### YOUR OBJECTIVE
Pull out each line in the rows below that contains the string "size".

### Image region annotations
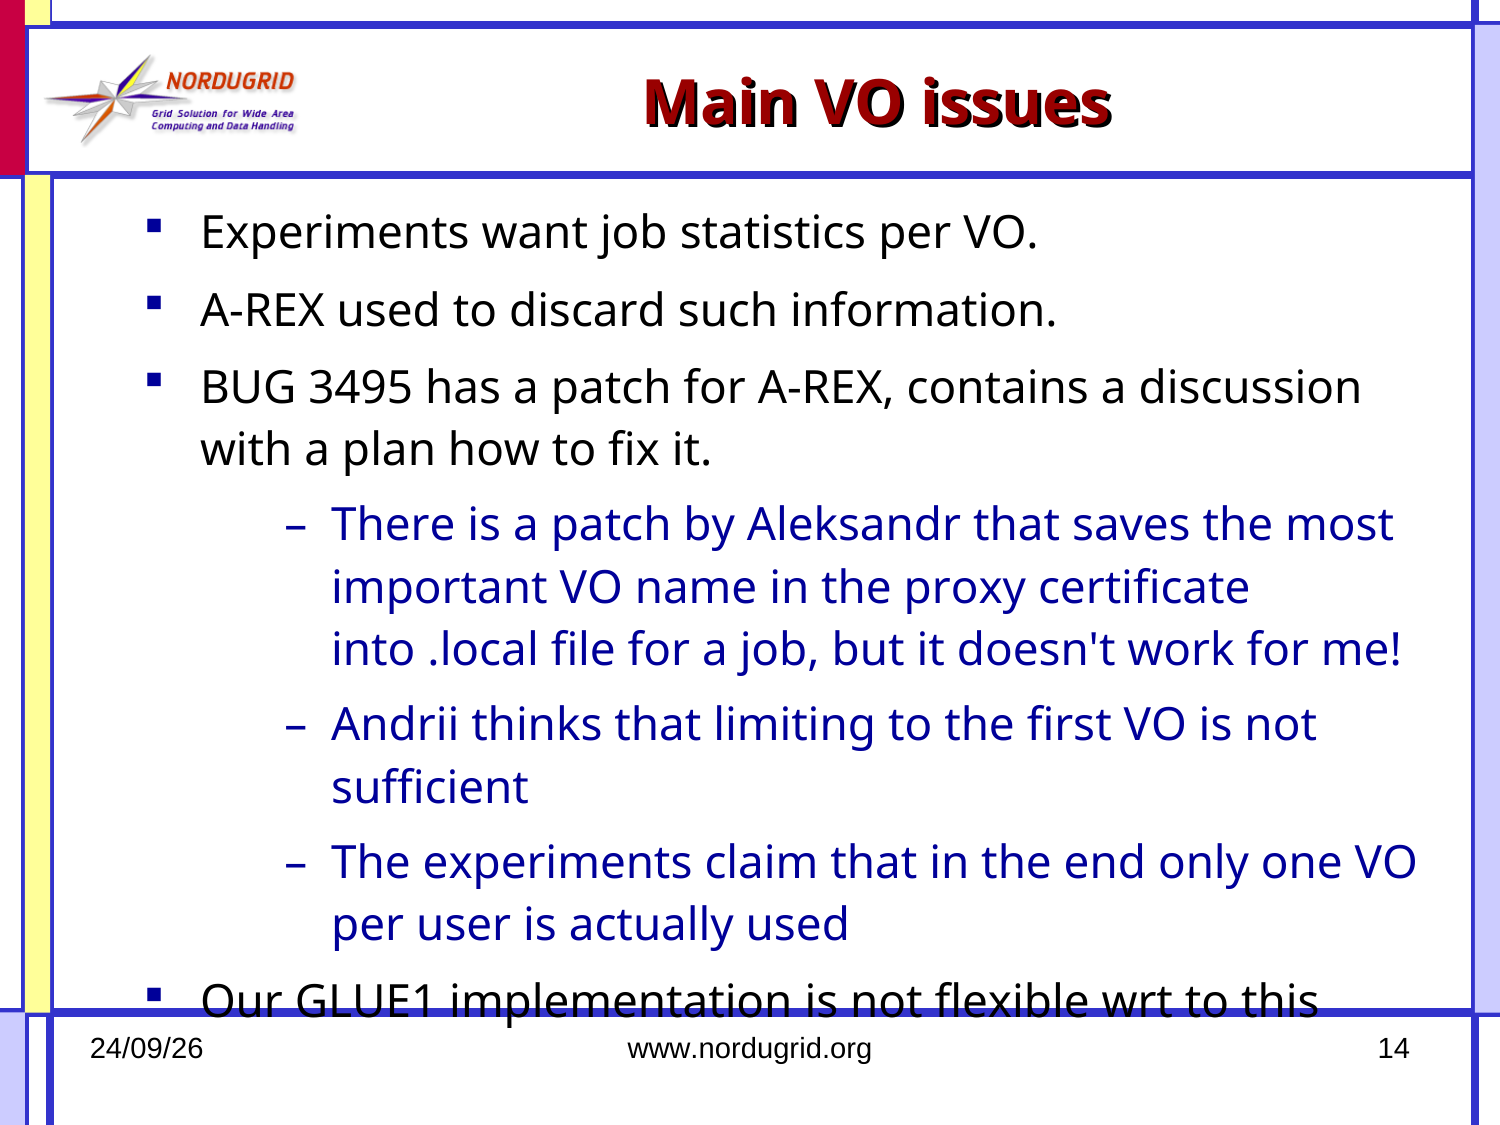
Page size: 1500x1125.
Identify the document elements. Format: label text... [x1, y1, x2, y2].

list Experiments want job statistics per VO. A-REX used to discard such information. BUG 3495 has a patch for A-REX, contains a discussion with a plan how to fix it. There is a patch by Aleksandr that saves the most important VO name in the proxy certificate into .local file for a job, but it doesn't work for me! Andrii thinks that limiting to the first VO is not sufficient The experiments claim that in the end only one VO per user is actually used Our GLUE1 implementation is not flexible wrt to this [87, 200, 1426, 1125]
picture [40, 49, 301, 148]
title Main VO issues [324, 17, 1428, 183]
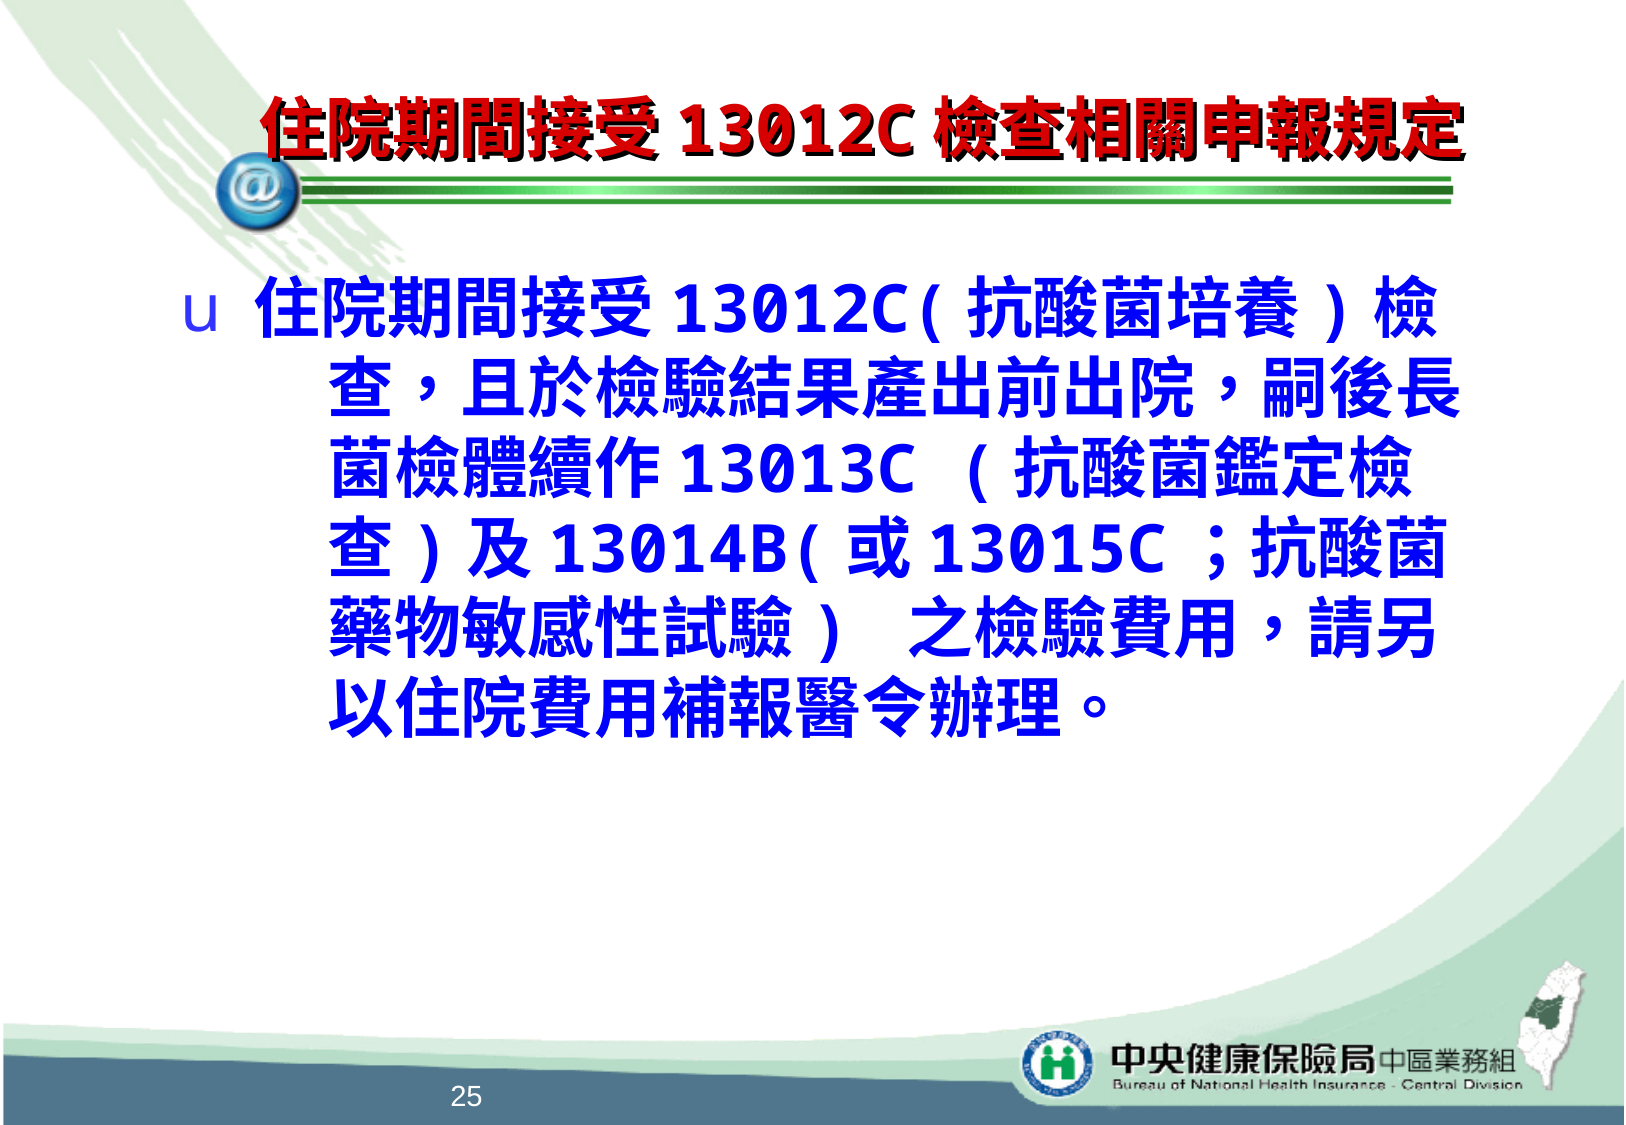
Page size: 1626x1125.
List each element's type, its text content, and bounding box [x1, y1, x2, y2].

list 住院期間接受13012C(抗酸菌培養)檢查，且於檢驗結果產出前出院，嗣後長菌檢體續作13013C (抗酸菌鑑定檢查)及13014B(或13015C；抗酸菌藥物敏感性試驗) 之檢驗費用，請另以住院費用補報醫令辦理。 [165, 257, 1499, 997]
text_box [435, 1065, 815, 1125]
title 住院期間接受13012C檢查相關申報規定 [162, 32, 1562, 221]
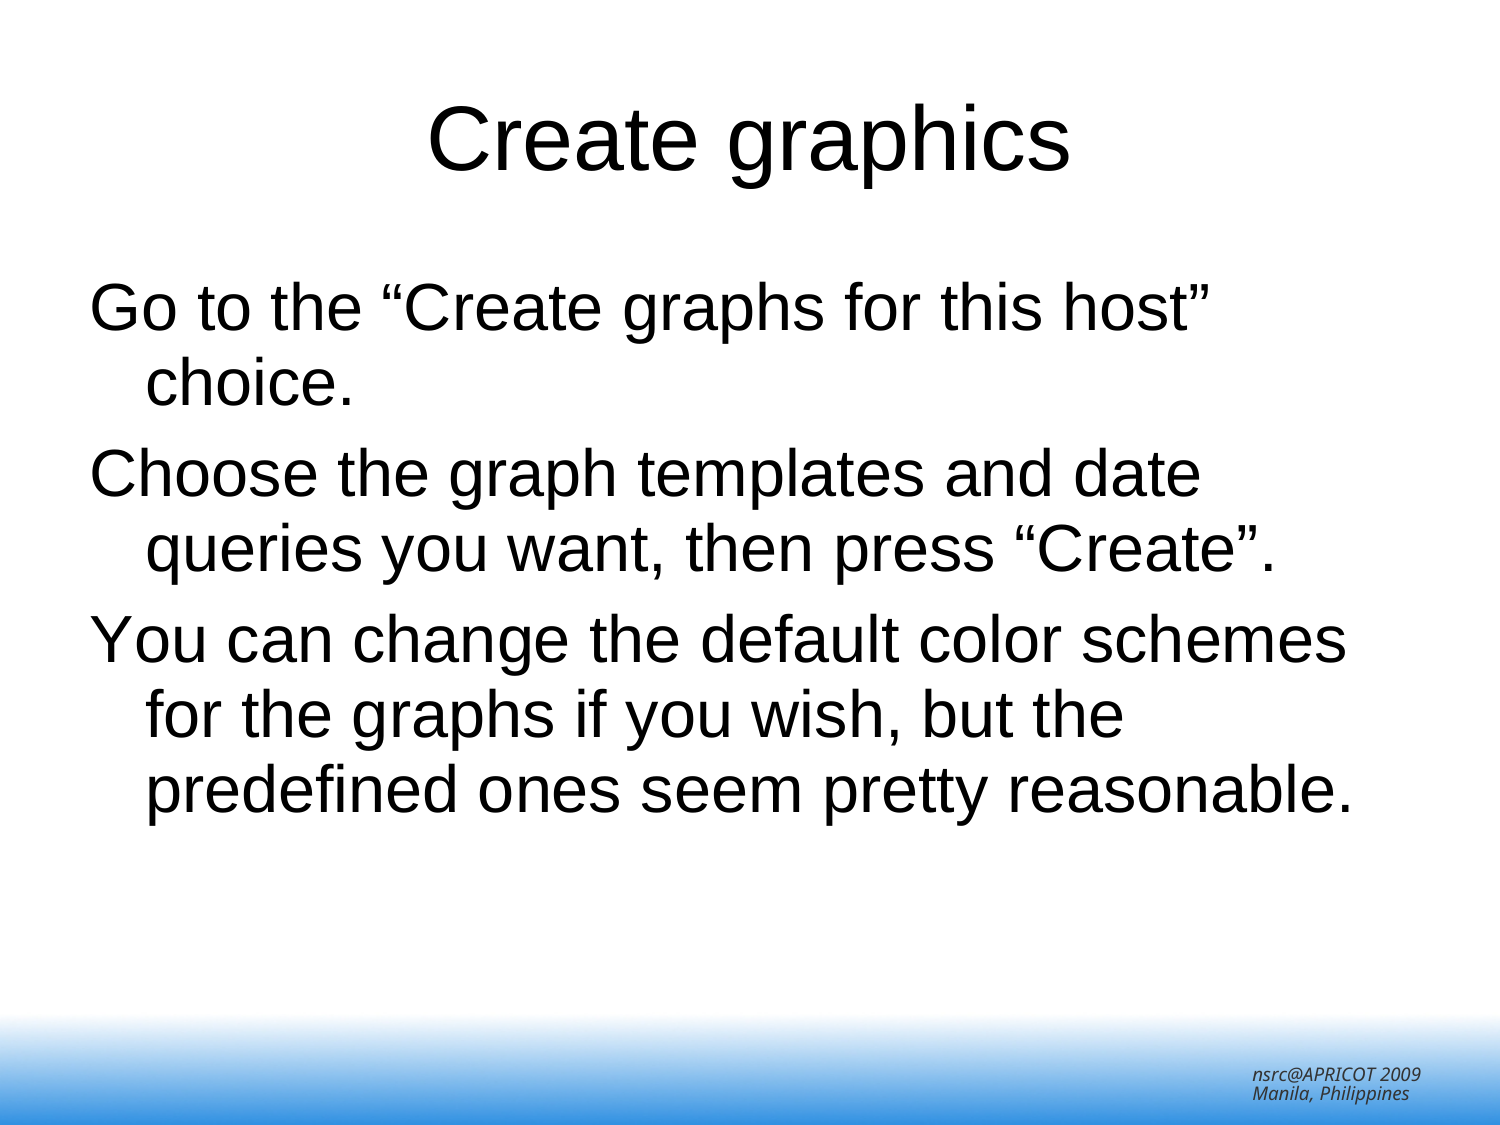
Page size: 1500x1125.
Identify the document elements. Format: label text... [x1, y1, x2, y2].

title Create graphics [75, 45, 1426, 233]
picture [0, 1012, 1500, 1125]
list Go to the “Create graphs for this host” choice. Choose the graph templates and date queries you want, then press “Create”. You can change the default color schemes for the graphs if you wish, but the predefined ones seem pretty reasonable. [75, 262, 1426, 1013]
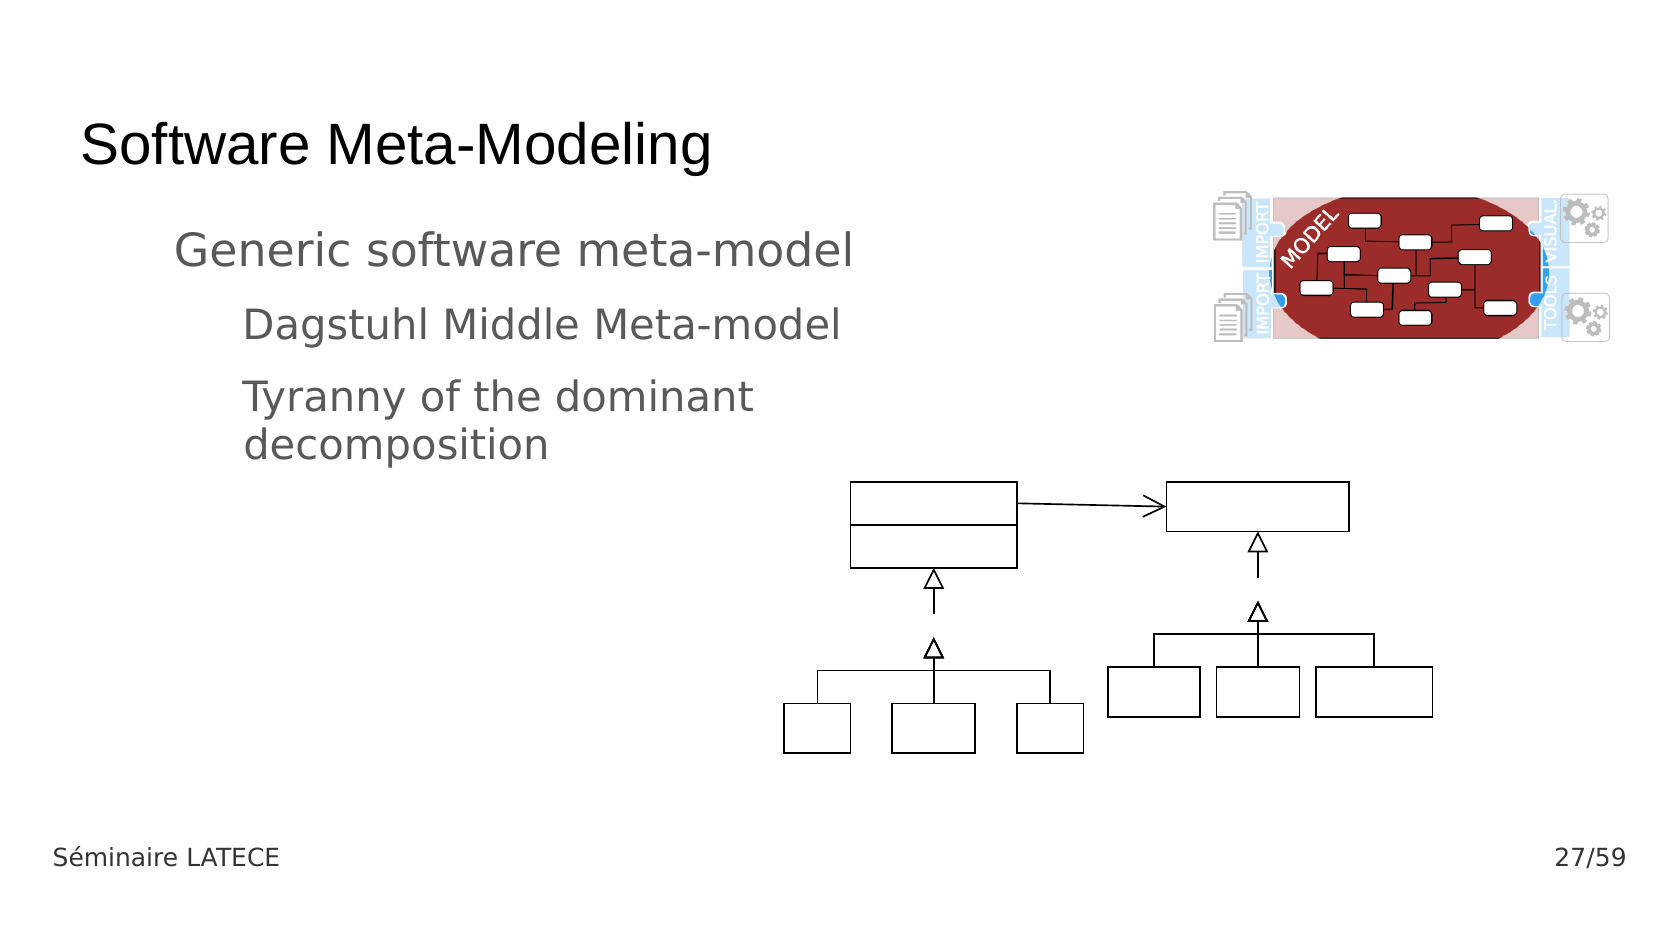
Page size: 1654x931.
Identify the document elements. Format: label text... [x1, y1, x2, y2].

### REPLY TO THE EXERCISE
Page size: 1500x1125.
Page size: 1626x1125.
Page size: 1500x1125.
Page size: 1654x931.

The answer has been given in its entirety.